Last mile problems are getting through the home, trees, boats, cars, and that pesky next door neighbor’s roof, one that even a close 2.4ghz repeater won’t save. 700mhz is a dream solution due to the lessoning of errors on that last 1-3 miles of service.

Seeing 900mhz in action, is foreplay to what 700mhz would provide. Providing service to hundreds of users in a small area (less than 5-8 miles), with 900mhz and 2.4ghz you see that it’s not absurd. If you live in a dense downtown area, you have fiber and dense access point, and it’s still not absurd.

That 700mhz spectrum was key, and the focal point in allowing the mom and pop geniuses to go the full 9 yards. Now, you get limited services, for a huge amount of money, unless that is… Google goes ahead opens the spectrum when they win the auction.

Now, to really beat it into the ground, consider speed tests that are pushing 1 GBPS at 5ghz
Glen, it’s just the start, but you say it’s absurd.

Absurd:
That said, because the signal from a single Wi-Fi transmitter can only travel hundreds of feet, it’s harder to use the technology to provide the sort of blanket wireless reception you get with a cellular network.

Reality:
4 miles in our town (20,000), with over 300 competing wireless networks, and we have 98% uptime. It’s time for the equipment that’s installed to get cheaper, but it’s a reality that 2.4ghz works.

Reality:
900mhz works in over 95% of the entire area mobile, and if the output power was increased to a paltry 1 watt, it would work in 100% of the indoor market.

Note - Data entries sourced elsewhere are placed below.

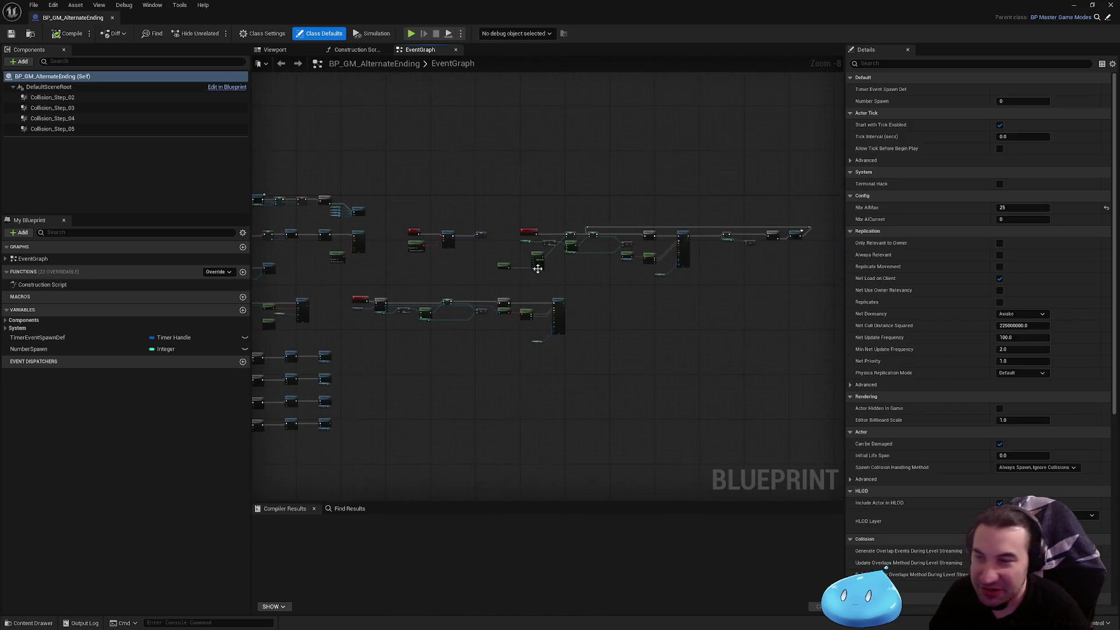
left_click_drag(503, 288, 376, 284)
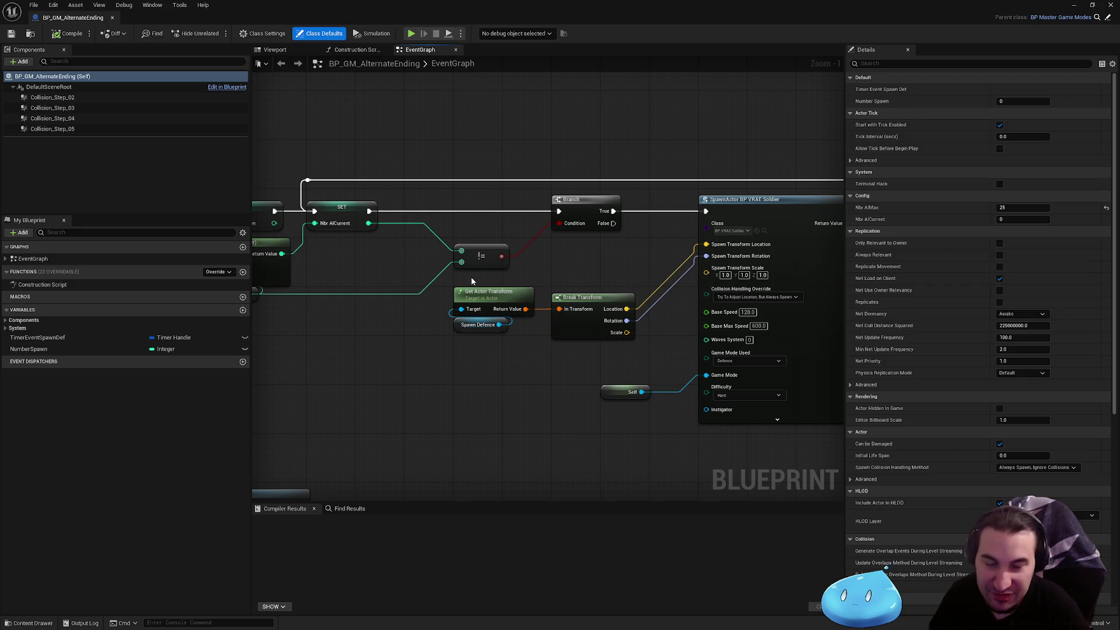
scroll(457, 280, "down", 2)
mouse_move(457, 281)
left_mouse_down()
mouse_move(410, 320)
mouse_move(689, 311)
mouse_move(563, 300)
mouse_move(525, 313)
mouse_move(758, 321)
mouse_move(750, 343)
mouse_move(666, 331)
mouse_move(730, 282)
mouse_move(703, 266)
mouse_move(733, 325)
mouse_move(653, 288)
mouse_move(701, 245)
mouse_move(675, 226)
mouse_move(691, 78)
left_mouse_up()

I’m glad that you realize some good things would happen with a more open network, but you refuse to think that Google being the first innovator to push the open networks would really be the key here. You won’t speculate for just a moment about why Google really wants that spectrum open, and realize it’s just business as usual, and either way: Google wins.

1. Google puts up the towers with all the cash they have.
2. We sell 700mhz service
3. We use the same google home pages that bring us income already
4. Everybody wins except AT&T

Glenn, I’m glad you are so knowledgeable on things you can kick back and twiddle knobs with. Get out in the field, climb a tower, install 900mhz gear and make a blanket statement like you did.

No, you didn’t hear me. YOU get up on a TOWER and hand install and tune the gear. Don’t talk to a guy about it, and don’t write a free article about it, and you’ll see it in a different light. I might be seeing you wrong as a freelance journalist, you write about things as a black box, but I didn’t find one thing with you talking about actually running a business doing it.

So Glenn, you’re the one that’s absurd. I’m glad you get to write for the New York Times, but out of 100+ entries I’ve read/articles, I didn’t learn a single thing.

I’ve had billionaire’s tell me to get a clue, and I’m happy to be told so in this case because they were irked about what I said. You’re wrong in your assumptions.